## Exercise:
Each line of the data that includes the string "would" is to be copied out.
[Raw data Boundary: Start]
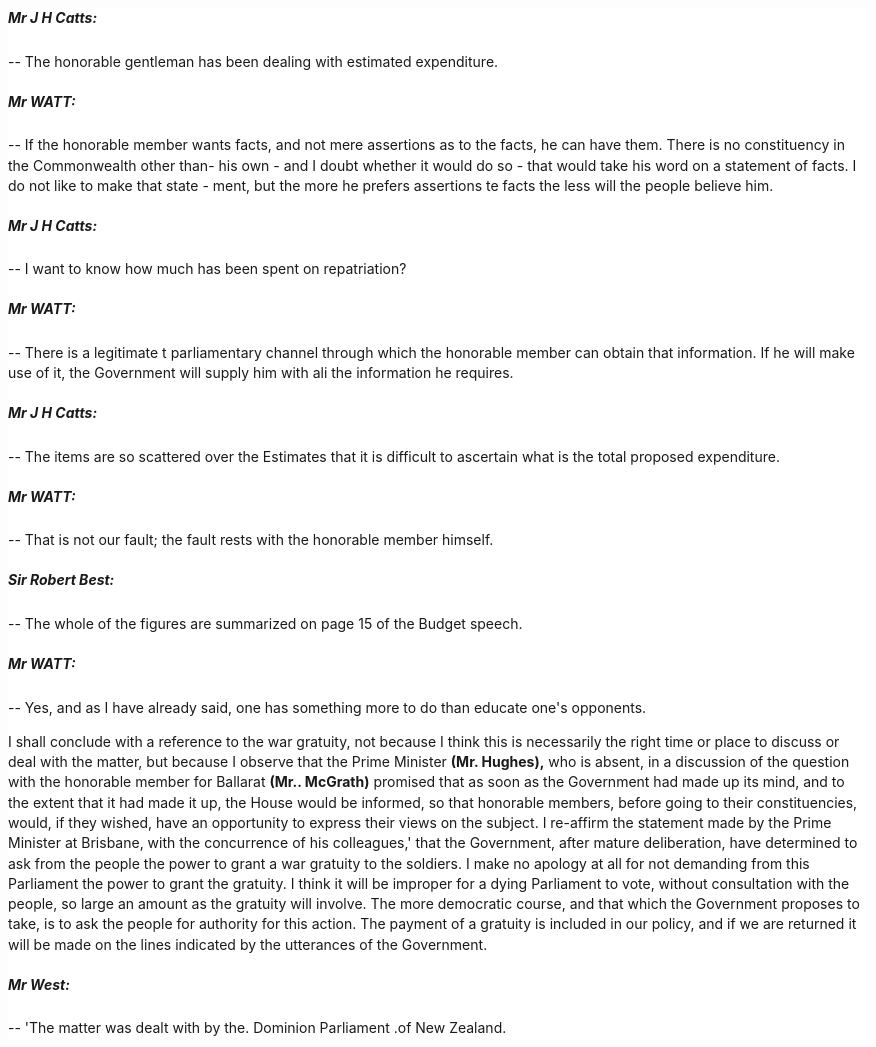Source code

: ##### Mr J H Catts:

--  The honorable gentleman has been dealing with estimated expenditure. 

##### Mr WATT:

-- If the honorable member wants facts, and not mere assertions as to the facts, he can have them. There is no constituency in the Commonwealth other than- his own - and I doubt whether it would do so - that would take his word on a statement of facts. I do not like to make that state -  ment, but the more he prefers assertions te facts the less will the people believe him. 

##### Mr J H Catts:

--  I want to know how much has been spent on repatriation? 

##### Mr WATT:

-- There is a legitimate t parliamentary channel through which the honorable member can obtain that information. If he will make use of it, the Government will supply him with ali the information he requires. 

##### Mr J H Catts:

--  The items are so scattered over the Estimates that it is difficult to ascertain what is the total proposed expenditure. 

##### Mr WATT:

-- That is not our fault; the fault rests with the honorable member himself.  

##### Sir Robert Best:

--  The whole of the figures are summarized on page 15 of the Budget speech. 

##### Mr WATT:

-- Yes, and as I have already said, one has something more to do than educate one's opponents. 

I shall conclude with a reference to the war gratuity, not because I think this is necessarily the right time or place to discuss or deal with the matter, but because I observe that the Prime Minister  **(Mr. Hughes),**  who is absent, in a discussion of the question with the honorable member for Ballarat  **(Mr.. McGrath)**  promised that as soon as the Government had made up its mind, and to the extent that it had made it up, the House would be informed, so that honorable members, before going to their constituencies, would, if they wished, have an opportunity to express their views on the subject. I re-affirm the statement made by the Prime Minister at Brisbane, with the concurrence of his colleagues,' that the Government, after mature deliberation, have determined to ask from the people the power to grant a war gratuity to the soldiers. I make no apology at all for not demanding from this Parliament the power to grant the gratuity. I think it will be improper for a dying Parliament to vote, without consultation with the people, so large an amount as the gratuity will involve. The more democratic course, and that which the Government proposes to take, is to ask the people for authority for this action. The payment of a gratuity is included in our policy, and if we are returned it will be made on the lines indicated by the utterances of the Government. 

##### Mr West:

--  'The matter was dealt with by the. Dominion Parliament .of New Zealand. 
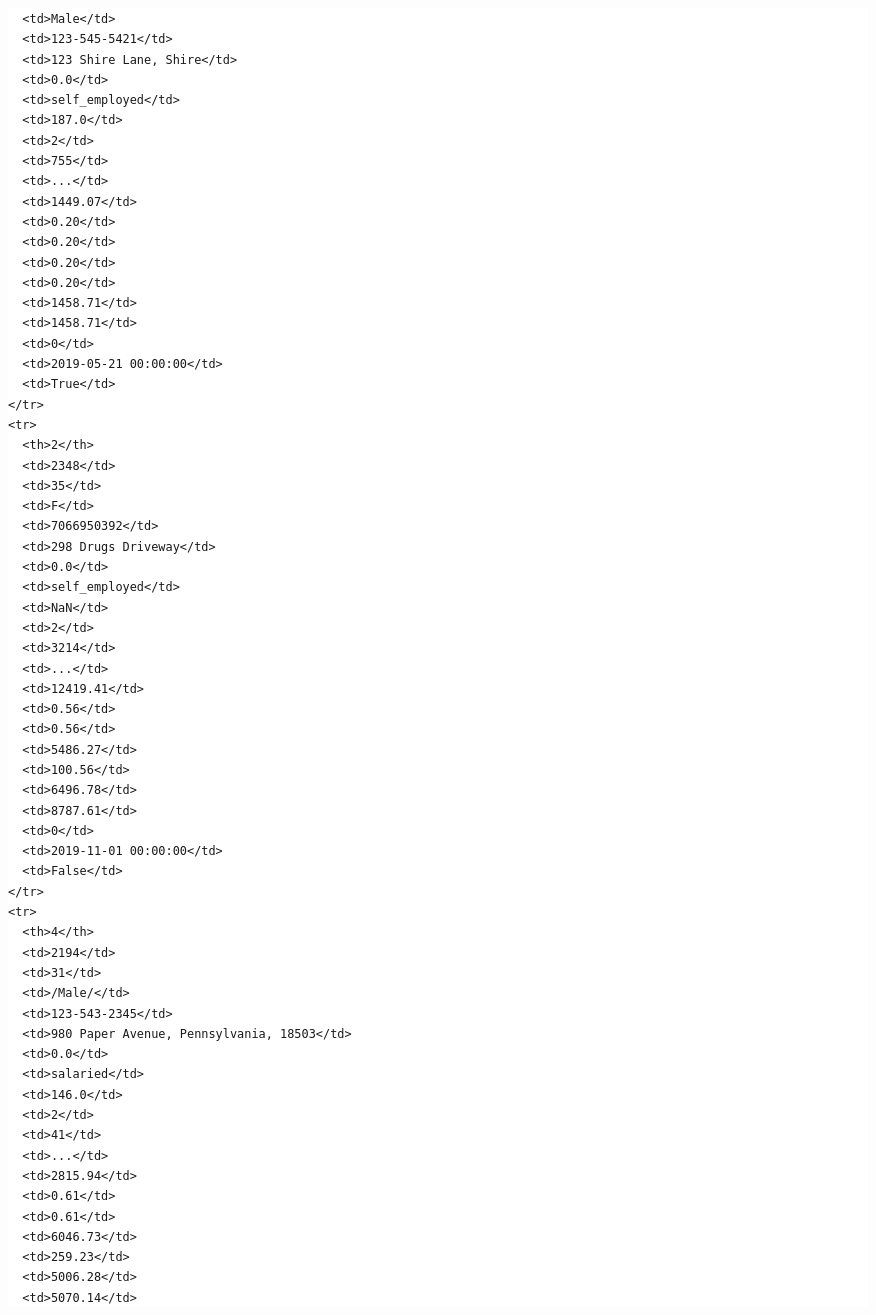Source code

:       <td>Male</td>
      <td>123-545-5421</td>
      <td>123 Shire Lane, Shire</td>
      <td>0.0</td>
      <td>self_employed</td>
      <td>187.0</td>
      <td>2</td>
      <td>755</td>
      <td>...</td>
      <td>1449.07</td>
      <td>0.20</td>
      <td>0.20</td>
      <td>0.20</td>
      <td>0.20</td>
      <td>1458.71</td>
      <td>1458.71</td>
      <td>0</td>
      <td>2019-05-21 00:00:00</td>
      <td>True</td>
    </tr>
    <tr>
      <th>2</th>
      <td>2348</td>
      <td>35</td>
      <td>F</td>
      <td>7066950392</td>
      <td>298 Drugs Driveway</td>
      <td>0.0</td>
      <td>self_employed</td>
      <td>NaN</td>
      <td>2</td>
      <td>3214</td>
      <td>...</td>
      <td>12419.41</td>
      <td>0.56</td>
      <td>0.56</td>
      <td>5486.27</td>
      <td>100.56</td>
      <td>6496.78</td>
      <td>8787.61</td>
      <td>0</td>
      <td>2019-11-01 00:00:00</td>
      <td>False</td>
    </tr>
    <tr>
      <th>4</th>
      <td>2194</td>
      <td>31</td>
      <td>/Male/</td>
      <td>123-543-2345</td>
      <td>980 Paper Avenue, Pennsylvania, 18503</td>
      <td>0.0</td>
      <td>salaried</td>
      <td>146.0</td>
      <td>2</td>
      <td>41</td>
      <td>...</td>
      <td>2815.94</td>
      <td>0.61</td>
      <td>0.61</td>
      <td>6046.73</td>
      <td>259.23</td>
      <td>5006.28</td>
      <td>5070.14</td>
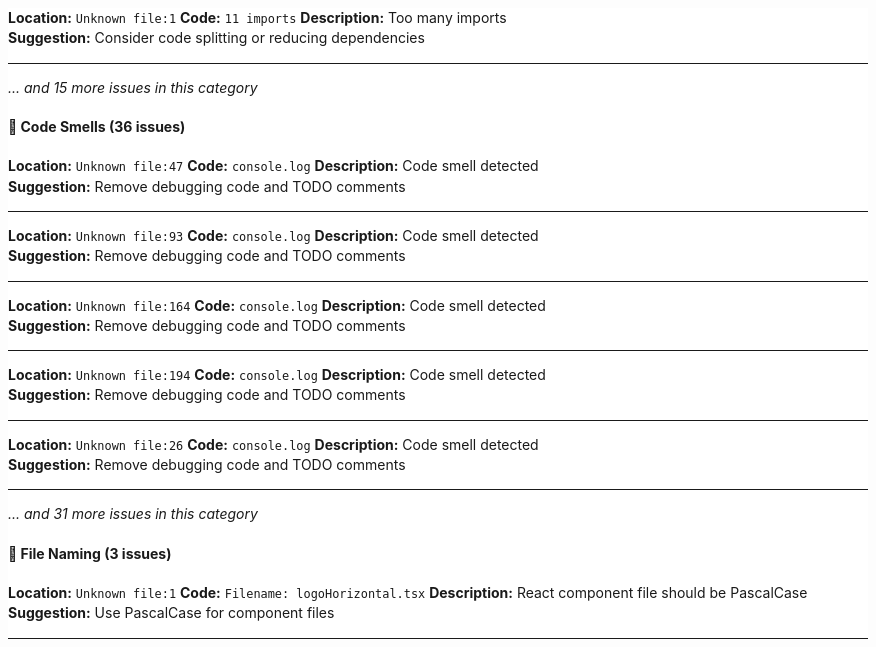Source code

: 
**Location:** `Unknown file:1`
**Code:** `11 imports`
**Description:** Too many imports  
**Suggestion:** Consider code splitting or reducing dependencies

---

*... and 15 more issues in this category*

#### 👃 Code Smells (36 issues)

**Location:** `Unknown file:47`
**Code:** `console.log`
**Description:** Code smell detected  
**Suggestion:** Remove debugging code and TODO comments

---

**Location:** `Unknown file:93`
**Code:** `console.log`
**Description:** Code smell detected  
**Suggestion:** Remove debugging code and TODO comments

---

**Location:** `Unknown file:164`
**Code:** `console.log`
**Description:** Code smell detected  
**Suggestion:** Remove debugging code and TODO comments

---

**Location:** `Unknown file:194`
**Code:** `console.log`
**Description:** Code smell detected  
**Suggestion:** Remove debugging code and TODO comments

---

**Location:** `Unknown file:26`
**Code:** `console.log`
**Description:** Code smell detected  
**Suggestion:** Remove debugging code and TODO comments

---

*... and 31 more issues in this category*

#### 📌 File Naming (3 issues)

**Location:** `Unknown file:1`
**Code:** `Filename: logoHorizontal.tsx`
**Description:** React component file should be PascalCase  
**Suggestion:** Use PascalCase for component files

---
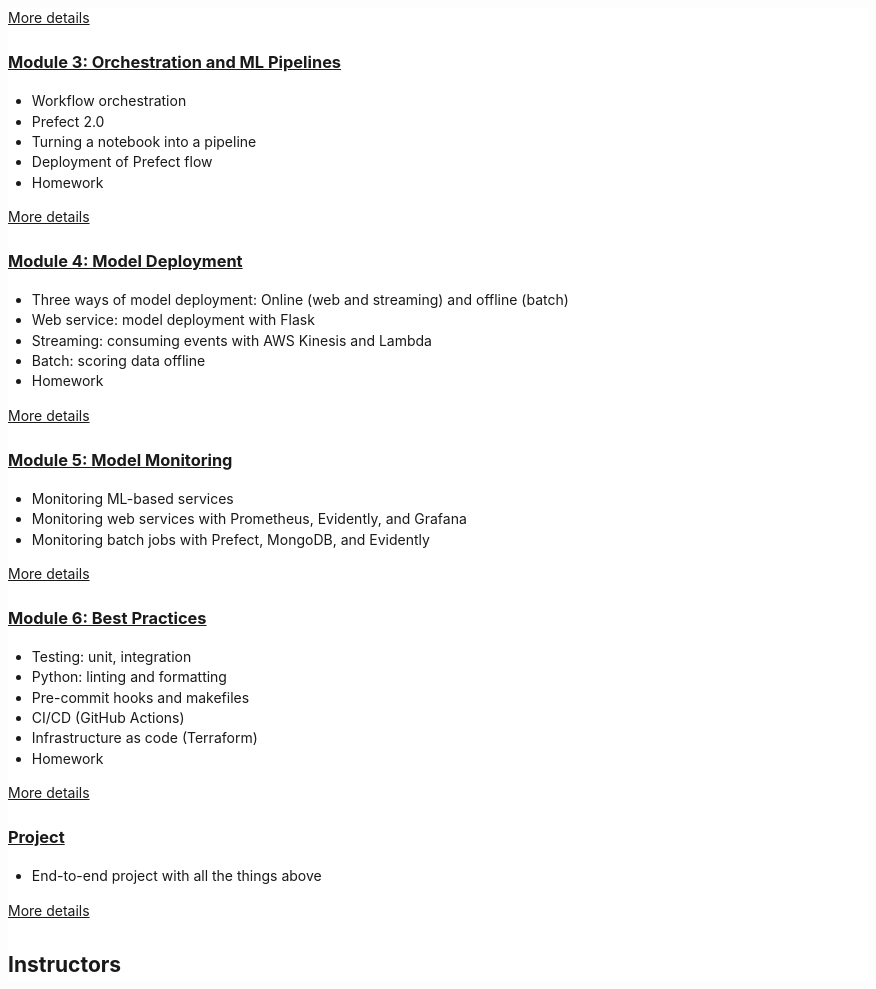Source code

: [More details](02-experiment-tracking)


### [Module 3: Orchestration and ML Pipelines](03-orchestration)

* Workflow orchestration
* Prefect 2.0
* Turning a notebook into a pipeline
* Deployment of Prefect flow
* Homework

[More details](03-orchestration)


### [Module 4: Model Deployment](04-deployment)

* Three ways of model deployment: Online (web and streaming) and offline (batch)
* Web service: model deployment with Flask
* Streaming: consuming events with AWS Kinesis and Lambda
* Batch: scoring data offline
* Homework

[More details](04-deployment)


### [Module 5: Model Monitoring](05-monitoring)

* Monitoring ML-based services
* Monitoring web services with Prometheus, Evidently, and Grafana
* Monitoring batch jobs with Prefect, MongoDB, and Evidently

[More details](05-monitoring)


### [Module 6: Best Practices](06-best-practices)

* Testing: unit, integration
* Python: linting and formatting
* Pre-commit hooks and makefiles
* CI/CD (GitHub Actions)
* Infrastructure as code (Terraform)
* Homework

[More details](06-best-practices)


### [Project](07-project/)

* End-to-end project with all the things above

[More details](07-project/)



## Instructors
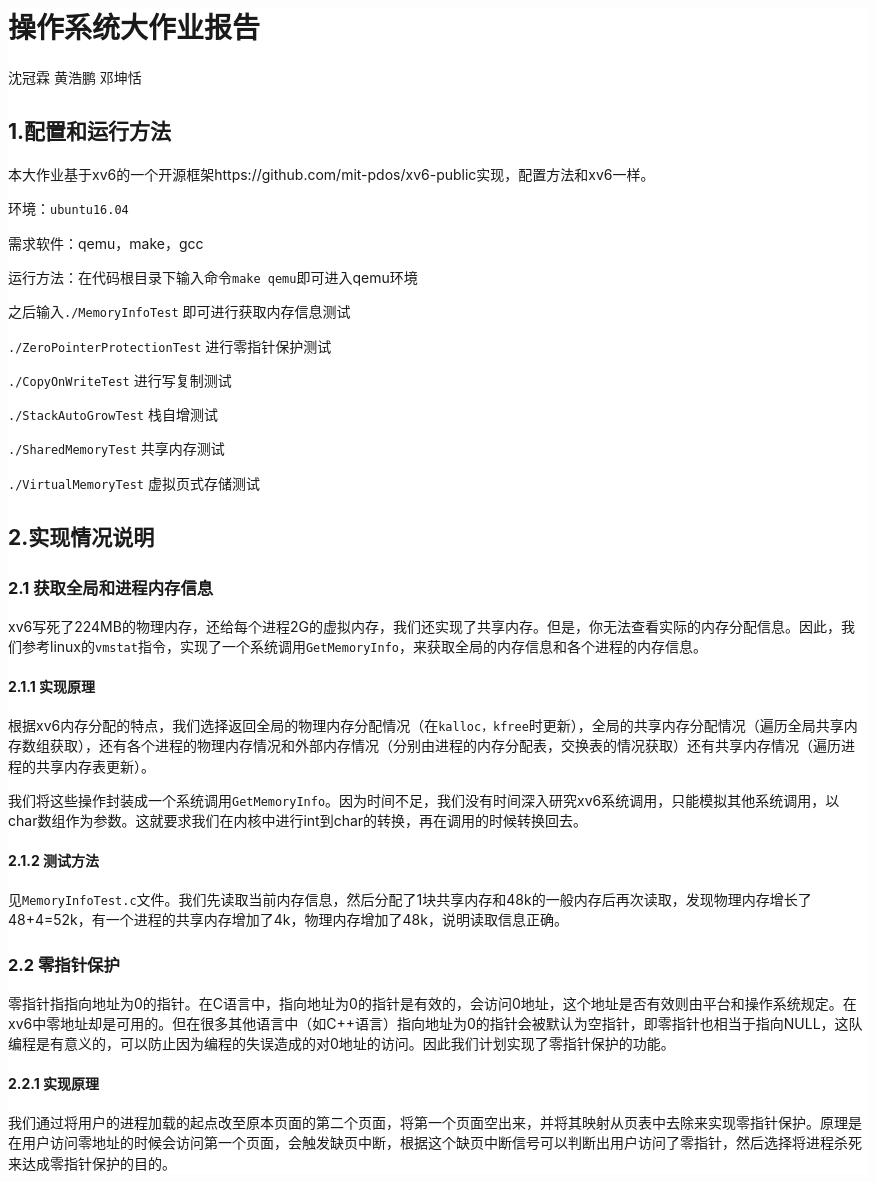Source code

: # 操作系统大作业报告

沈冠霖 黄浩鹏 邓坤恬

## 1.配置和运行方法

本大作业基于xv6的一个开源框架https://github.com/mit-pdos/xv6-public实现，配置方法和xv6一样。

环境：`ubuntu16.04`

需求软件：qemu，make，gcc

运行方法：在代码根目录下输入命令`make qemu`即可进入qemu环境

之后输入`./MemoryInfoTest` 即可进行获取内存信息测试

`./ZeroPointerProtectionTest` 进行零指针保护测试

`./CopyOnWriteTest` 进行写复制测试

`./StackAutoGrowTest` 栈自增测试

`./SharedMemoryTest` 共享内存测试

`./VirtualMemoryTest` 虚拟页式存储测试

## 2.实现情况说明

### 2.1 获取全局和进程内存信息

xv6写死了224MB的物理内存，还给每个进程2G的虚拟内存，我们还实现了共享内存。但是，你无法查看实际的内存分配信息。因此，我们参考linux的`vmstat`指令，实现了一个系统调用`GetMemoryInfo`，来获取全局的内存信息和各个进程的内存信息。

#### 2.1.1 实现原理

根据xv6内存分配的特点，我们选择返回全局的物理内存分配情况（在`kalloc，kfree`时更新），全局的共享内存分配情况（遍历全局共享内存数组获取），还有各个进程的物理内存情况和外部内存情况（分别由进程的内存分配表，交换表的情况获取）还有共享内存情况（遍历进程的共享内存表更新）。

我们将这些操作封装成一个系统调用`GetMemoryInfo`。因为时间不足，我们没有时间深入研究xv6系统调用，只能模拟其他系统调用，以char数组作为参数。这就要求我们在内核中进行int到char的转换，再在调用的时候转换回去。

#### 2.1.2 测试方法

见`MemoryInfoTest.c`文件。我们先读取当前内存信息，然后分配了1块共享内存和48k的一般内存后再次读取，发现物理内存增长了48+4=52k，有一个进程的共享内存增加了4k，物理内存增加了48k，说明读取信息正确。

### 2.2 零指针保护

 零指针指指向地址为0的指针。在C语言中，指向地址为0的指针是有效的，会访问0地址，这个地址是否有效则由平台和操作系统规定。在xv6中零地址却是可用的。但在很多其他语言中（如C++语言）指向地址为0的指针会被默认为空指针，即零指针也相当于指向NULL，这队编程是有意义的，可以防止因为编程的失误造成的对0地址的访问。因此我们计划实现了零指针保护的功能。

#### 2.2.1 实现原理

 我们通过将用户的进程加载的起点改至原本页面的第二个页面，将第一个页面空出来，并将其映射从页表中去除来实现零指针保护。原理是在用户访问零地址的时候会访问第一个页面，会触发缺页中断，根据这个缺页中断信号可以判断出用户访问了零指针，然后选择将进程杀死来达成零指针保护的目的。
[Raw data Boundary: End]
## Solved problem:
-- If the honorable member wants facts, and not mere assertions as to the facts, he can have them. There is no constituency in the Commonwealth other than- his own - and I doubt whether it would do so - that would take his word on a statement of facts. I do not like to make that state -  ment, but the more he prefers assertions te facts the less will the people believe him. 
I shall conclude with a reference to the war gratuity, not because I think this is necessarily the right time or place to discuss or deal with the matter, but because I observe that the Prime Minister  **(Mr. Hughes),**  who is absent, in a discussion of the question with the honorable member for Ballarat  **(Mr.. McGrath)**  promised that as soon as the Government had made up its mind, and to the extent that it had made it up, the House would be informed, so that honorable members, before going to their constituencies, would, if they wished, have an opportunity to express their views on the subject. I re-affirm the statement made by the Prime Minister at Brisbane, with the concurrence of his colleagues,' that the Government, after mature deliberation, have determined to ask from the people the power to grant a war gratuity to the soldiers. I make no apology at all for not demanding from this Parliament the power to grant the gratuity. I think it will be improper for a dying Parliament to vote, without consultation with the people, so large an amount as the gratuity will involve. The more democratic course, and that which the Government proposes to take, is to ask the people for authority for this action. The payment of a gratuity is included in our policy, and if we are returned it will be made on the lines indicated by the utterances of the Government. 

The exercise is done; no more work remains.